Companies who wish to benefit from consumers personal data should consider providing benefits in return for ‘opt-in.’ The reality is that most consumers do not value their personal data particularly highly and will often agree to share their data for a small incentive. If enterprises are transparent and up-front, then consumers will be more willing to part with their data.

Once GDPR is implemented, it’ll be interesting to see how far the EU goes in identifying and penalising firms that breach the new regulations. Considering the regulations are still somewhat ambiguous, I wonder how the regulations will stand up to legal challenge.

Digital Security

The surface area for security attacks is growing quickly as intelligent devices, chat interfaces and digitisation continue to advance.

Machine learning and chat interfaces are often black box which means it's hard to tell when they have been compromised and begin providing results that are at the whim of an attacker. This could lead to attacks that go undetected for a long time, so it's vital enterprises learn to secure these systems.

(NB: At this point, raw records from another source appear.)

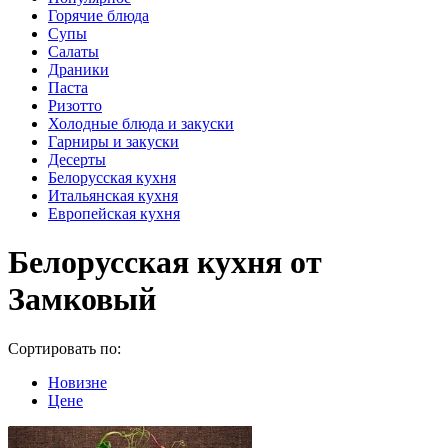
Горячие блюда
Супы
Салаты
Драники
Паста
Ризотто
Холодные блюда и закуски
Гарниры и закуски
Десерты
Белорусская кухня
Итальянская кухня
Европейская кухня
Белорусская кухня от
Замковый
Сортировать по:
Новизне
Цене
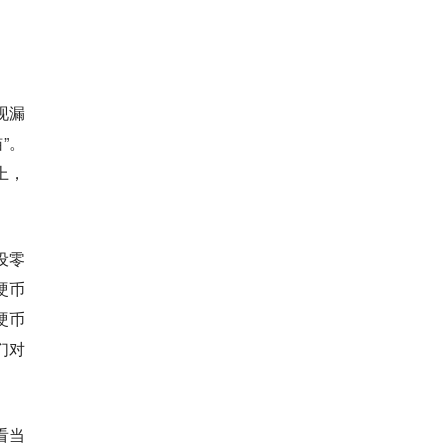
现漏
”。
上，
设零
硬币
硬币
们对
看当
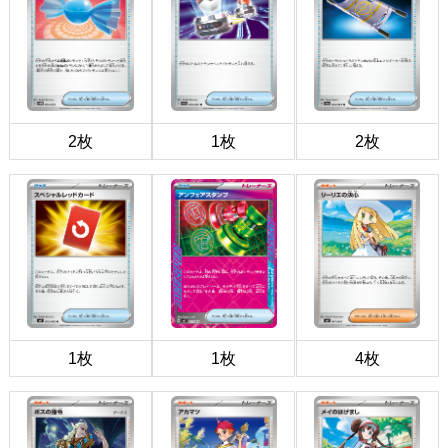
2枚
1枚
2枚
1枚
1枚
4枚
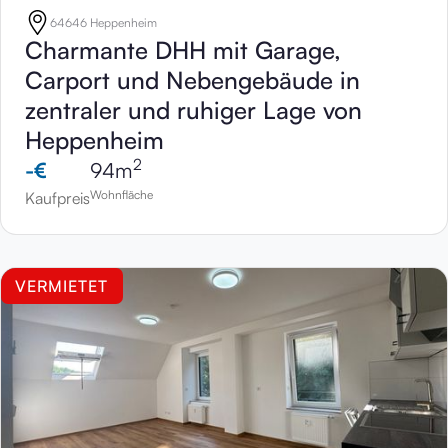
64646 Heppenheim
Charmante DHH mit Garage,
Carport und Nebengebäude in
zentraler und ruhiger Lage von
Heppenheim
2
-
€
94
m
Wohnfläche
Kaufpreis
VERMIETET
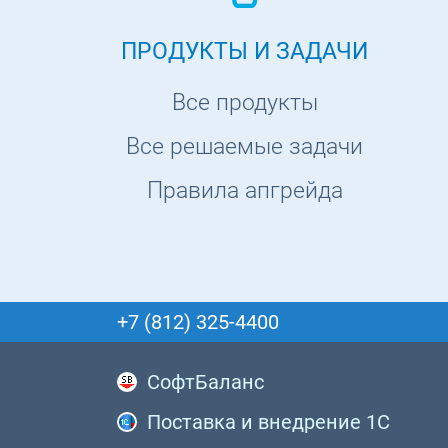
ПРОДУКТЫ И ЗАДАЧИ
Все продукты
Все решаемые задачи
Правила апгрейда
+7 (812) 325-4400
СофтБаланс
Поставка и внедрение 1С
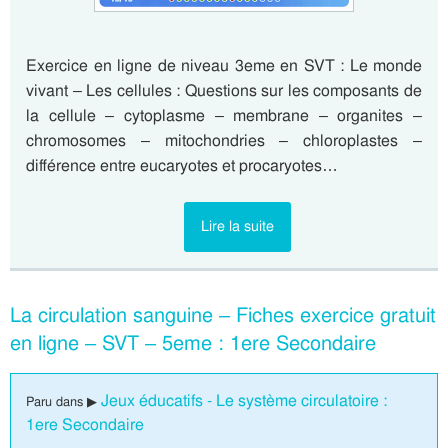
Exercice en ligne de niveau 3eme en SVT : Le monde
vivant – Les cellules : Questions sur les composants de
la cellule – cytoplasme – membrane – organites –
chromosomes – mitochondries – chloroplastes –
différence entre eucaryotes et procaryotes…
Lire la suite
La circulation sanguine – Fiches exercice gratuit
en ligne – SVT – 5eme : 1ere Secondaire
Jeux éducatifs - Le système circulatoire :
Paru dans ▶
1ere Secondaire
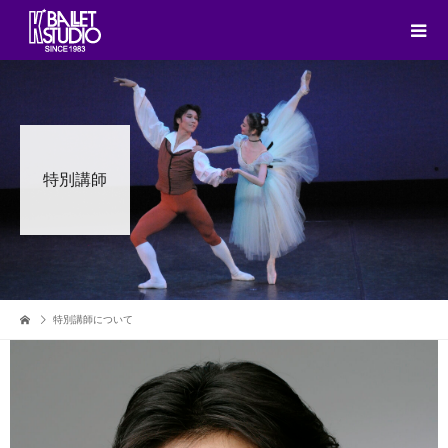
特別講師
特別講師について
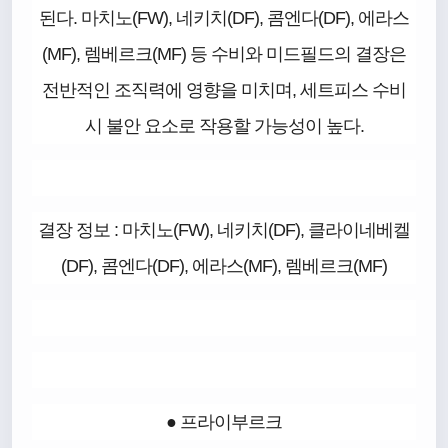
된다. 마치노(FW), 네키치(DF), 콤엔다(DF), 에라스
(MF), 렘베르크(MF) 등 수비와 미드필드의 결장은
전반적인 조직력에 영향을 미치며, 세트피스 수비
시 불안 요소로 작용할 가능성이 높다.
결장 정보 : 마치노(FW), 네키치(DF), 클라이네베켈
(DF), 콤엔다(DF), 에라스(MF), 렘베르크(MF)
● 프라이부르크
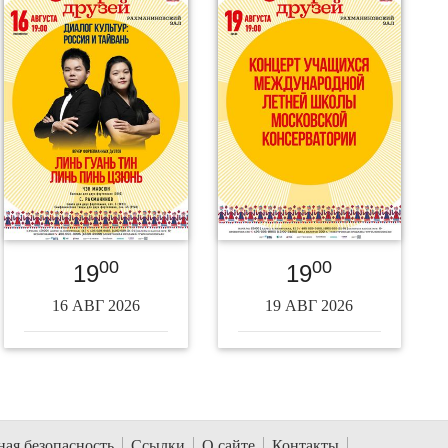
00
00
19
19
16 АВГ 2026
19 АВГ 2026
ая безопасность
Ссылки
О сайте
Контакты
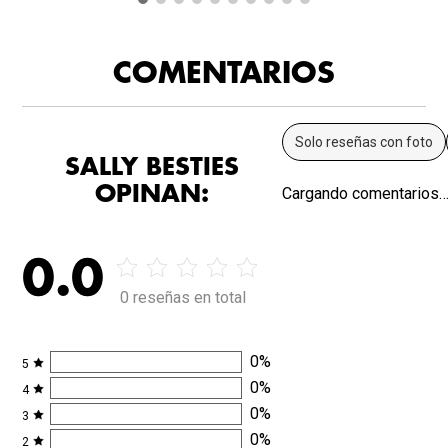
COMENTARIOS
Solo reseñas con foto
SALLY BESTIES
OPINAN:
Cargando comentarios
0.0
0 reseñas en total
0
%
5
0
%
4
0
%
3
0
%
2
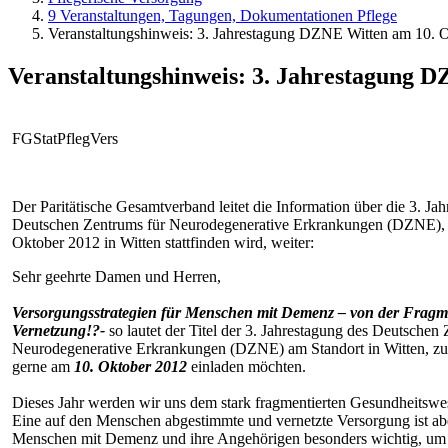
9 Veranstaltungen, Tagungen, Dokumentationen Pflege
Veranstaltungshinweis: 3. Jahrestagung DZNE Witten am 10. 
Veranstaltungshinweis: 3. Jahrestagung 
FGStatPflegVers
Der Paritätische Gesamtverband leitet die Information über die 3. Ja
Deutschen Zentrums für Neurodegenerative Erkrankungen (DZNE), 
Oktober 2012 in Witten stattfinden wird, weiter:
Sehr geehrte Damen und Herren,
Versorgungsstrategien für Menschen mit Demenz – von der Fragm
Vernetzung!?-
so lautet der Titel der 3. Jahrestagung des Deutschen
Neurodegenerative Erkrankungen (DZNE) am Standort in Witten, zu 
gerne am
10. Oktober 2012
einladen möchten.
Dieses Jahr werden wir uns dem stark fragmentierten Gesundheitsw
Eine auf den Menschen abgestimmte und vernetzte Versorgung ist abe
Menschen mit Demenz und ihre Angehörigen besonders wichtig, um 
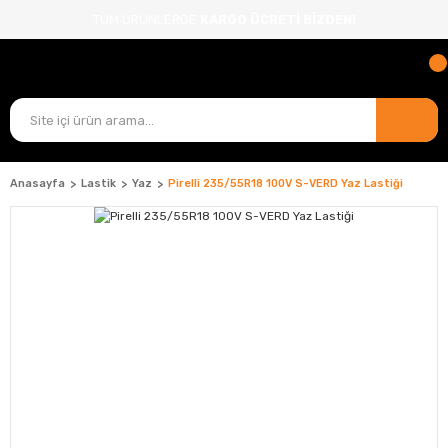
TÜM ÜRÜNLERDE
KARGO ÜCRETİ BİZDEN!
Anasayfa
Lastik
Yaz
Pirelli 235/55R18 100V S-VERD Yaz Lastiği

Increasingly DevSecOps is being viewed as the next step in the DevOps journey -- security should be part of the culture of a team, and tooling should support this. It’s therefore important that developers, architects and testers learn to threat model and write security tests, while tools should be used for automated scanning to detect vulnerabilities. With the whole team considering security throughout, the true security ‘experts’ can focus their energy on performing constant penetration testing and simulation.

Growth of Blockchain 

When it comes to Blockchain, my fear is that the industry is adding to the hype that is causing over application and technology envy. There is no denying that a small number of enterprise organisations have production Blockchain implementations, but this is not to suggest it is ‘enterprise-ready’. 

Currently, enterprise-ready technologies feature an advanced ecosystem of third-party tools and have withstood numerous production implementations -- areas that Blockchain has not yet successfully navigated.

Nevertheless, Blockchain is certainly one to watch out for. Public cloud vendors are taking complexity out of creating and running nodes and networks with PaaS offerings and quick-starts and the tooling ecosystem is being developed.

It is important that enterprises also duly consider less complex technologies for implementation of production solutions. Businesses should be investing in experimentation, up-skilling and proof of concepts to validate the applicability of Blockchain to specific use cases they may have.

Cloud Computing vs. Edge Computing

As technology advances, naturally we will see an increase in intelligent devices running smarter capabilities such as deep learning inference. In many such cases the latency of response is important and thus a round trip to the cloud, often a distance away, is inefficient, driving the implementation of edge computing.

My belief is that supporting edge computing will actually help cloud providers gain greater market share for the things that really are cloud workloads. A good example is Amazon Greengrass which now supports running deep learning inference at the edge, while integrating with its other tools. This means that you are more likely to use Amazon Web Services to do the data processing and training to create the models to then push out to the intelligent devices.

Final thought

Be in no doubt; these six areas will be majorly evolving, even dominating over the next 12 months -- our IT consultancy will be ready for them. Will yours?